M. Zhang¹, Z. Li², and Y. Yin³; ¹Shandong University Cancer Center,Shandong University, jinan, shandong, China, ²Department of Radiation Oncology Physics and Technology, Shandong Cancer Hospital and Institute, Shandong First Medical University and Shandong Academy of Medical Sciences, Jinan, China, ³Department of Radiation Physics, Shandong Cancer Hospital and Institute, Shandong First Medical University and Shandong Academy of Medical Sciences, Jinan, China

Purpose/Objective(s): The purpose of this study is to explore the correlation between effective dose to immune cells (EDIC) and vertebral bone marrow dose and hematologic toxicity (HT) during neoadjuvant chemoradiotherapy (nCRT) for esophageal squamous cell carcinoma (ESCC). Materials/

Methods: The research included 106 ESCC patients with clinical stage II-IVa ESCC (according to the eighth edition of the American Joint Committee on Cancer staging system) treated with nCRT. We collected dosimetric parameters, including vertebral body volumes receiving 10–40 Gy (V10, V20, V30, V40) and EDIC, and complete blood counts including white blood cell count (WBC), neutrophil count (NEU), absolute lymphocyte count (ALC), platelet count (PLT), and hemoglobin (HGB) before and during (weekly) nCRT. The cell nadir was defined as the lowest cell count during nCRT. HT were graded according to the Common Terminology Criteria for Adverse Events (CTCAE) version 5.0. Associations of the cell nadir and dosimetric parameters were examined by linear and logistic regression analysis. The receiver operating characteristic (ROC) curves were used to determine the cutoff values for the dosimetric parameters.
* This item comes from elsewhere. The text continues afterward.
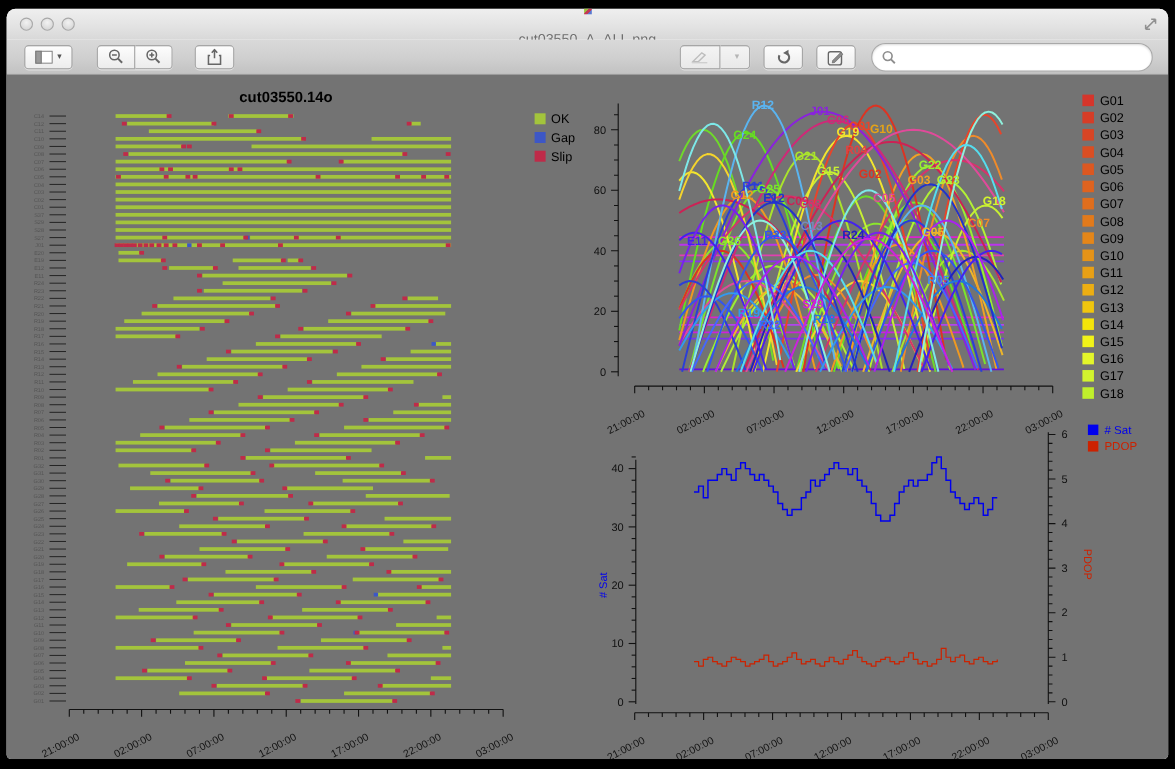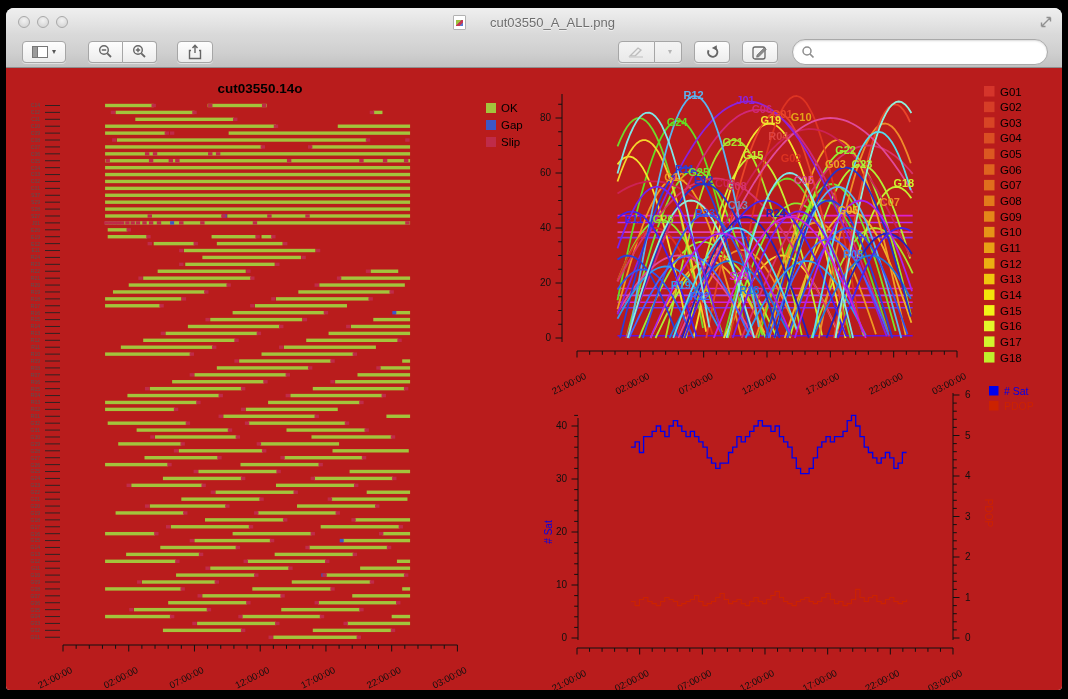"cut03550_A_ALL.png" .titlewrap { flex-direction: none -> column }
Results: During CRT, 81 (76.4%) developed at grade 3–4 lymphopenia, 40 patients (37.3%) developed grade 3–4 leukopenia, 40 patients (37.3%) developed grade 3–4 neutropenia, only 1 patient (0.94%) developed grade 3–4 anaemia, and no patients developed grade 3–4 thrombocytopenia. Patients with EDIC =4.63Gy plus V10 = 140.3 ml were strongly associated with lower risk of grade 3–4 lymphopenia (OR, 0.050; P < 0.001), and patients with EDIC =4.53Gy plus V10 = 100.9 ml were strongly associated with lower risk of grade 3–4 leukopenia (OR, 0.177; P = 0.011), and patients with EDIC =5.79Gy were strongly associated with lower risk of grade 3–4 neutropenia (OR, 0.401; P = 0.031). Kaplan-Meier analysis showed that there was a significant difference among all groups for grade 3–4 lymphopenia, leukopenia, and neutropenia (P < 0.05).
Conclusion: During neoadjuvant radiotherapy for ESCC, the dose of vertebral bone marrow irradiation and EDIC were significantly correlated with G3-4 leukopenia and lymphopenia, and EDIC was again significantly correlated with G3-4 neutropenia. The reduction of vertebral bone marrow irradiation and EDIC was effective in reducing the incidence of hematological toxicity.